Pada suatu laporan kasus, seorang pasien berusia 78 tahun mendapatkan CCB dan carvedilol yang juga dimetabolisme oleh CYP3A4 sehingga mengalami hipotensi berat disertai dengan bradikardia. Kasus lain juga menunjukkan gambaran pasien yang serupa. Pasien berusia 74 tahun yang mengkonsumsi obat hipertensi felodipine, losartan, dan atenolol pada saat pemberian clarithromycin mengalami hipotensi hingga terjadi syok.[5,6]
Risiko untuk terjadinya hipotensi dan AKI dalam penelitian tersebut memang dapat dinilai cukup kecil, dan interaksi obat pada kasus ini mungkin juga lebih dapat diaplikasikan pada pasien geriatri dengan bermacam komorbiditas dibandingkan yang berusia muda. Clarithromycin juga dapat dinilai cukup jarang diresepkan dibanding antibiotik lain. Walau demikian, pemberian CCB beserta dengan antibiotik makrolida terutama clarithromycin tetap sebaiknya dihindari pada pasien geriatri untuk menghindari risiko hipotensi dan AKI.[1,4]

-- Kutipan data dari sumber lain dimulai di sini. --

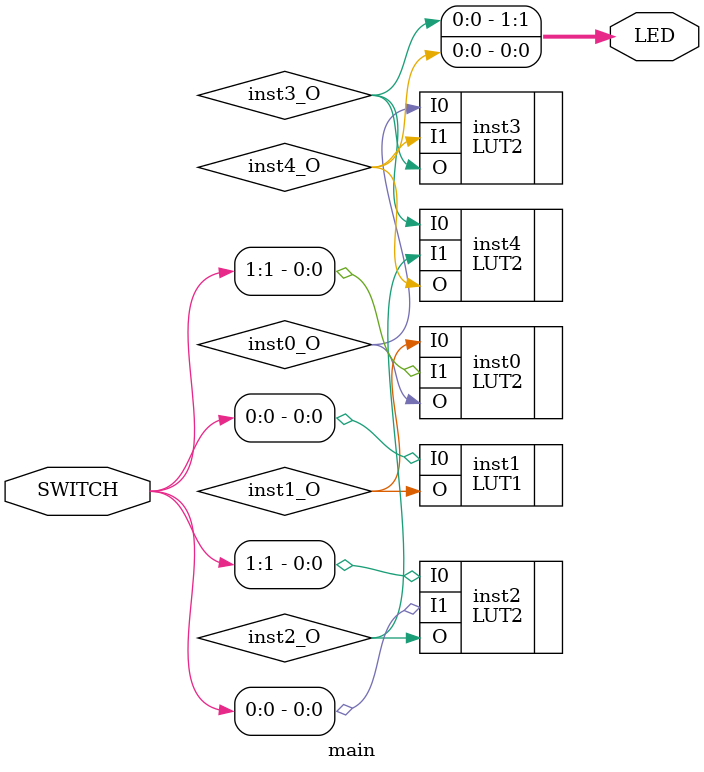
<source format=v>
module main (input [0:1] SWITCH, output [0:1] LED);
wire inst0_O;
wire inst1_O;
wire inst2_O;
wire inst3_O;
wire inst4_O;
LUT2 #(.INIT(4'h8)) inst0 (.I0(inst1_O), .I1(SWITCH[1]), .O(inst0_O));
LUT1 #(.INIT(2'h1)) inst1 (.I0(SWITCH[0]), .O(inst1_O));
LUT2 #(.INIT(4'h8)) inst2 (.I0(SWITCH[1]), .I1(SWITCH[0]), .O(inst2_O));
LUT2 #(.INIT(4'h1)) inst3 (.I0(inst0_O), .I1(inst4_O), .O(inst3_O));
LUT2 #(.INIT(4'h1)) inst4 (.I0(inst3_O), .I1(inst2_O), .O(inst4_O));
assign LED = {inst3_O, inst4_O};
endmodule


</source>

Pada saat memberikan obat, seorang klinisi harus sangatlah sadar mengenai interaksi obat-obat yang diberikannya. Klinisi sebaiknya memilih antibiotik lain untuk diberikan sebagai alternatif pada pasien yang sudah mengkonsumsi CCB, atau mengganti obat hipertensi CCB selama durasi terapi clarithromycin. Azithromycin dapat digunakan sebagai alternatif dari clarithromycin pada penggunaan antibiotik makrolida dengan CCB.[1]
Kesimpulan
Metabolisme calcium channel blocker (CCB) dilakukan oleh enzim sitokrom CYP3A4 dan kadarnya dalam darah dapat meningkat tinggi bila pasien mengkonsumsi suatu inhibitor enzim tersebut. Clarithromycin serta antibiotik golongan makrolida lainnya merupakan inhibitor CYP3A4 kecuali untuk azithromycin.
Penggunaan clarithromycin dan erythromycin dengan CCB memiliki risiko hipotensi dan acute kidney injury (AKI), berbeda dengan azithromycin. Risiko untuk terjadi AKI dan hipotensi lebih tinggi pada pasien geriatri dengan berbagai komorbiditas dibandingkan pasien usia muda. Klinisi sebaiknya menghindari pemberian clarithromycin dengan CCB.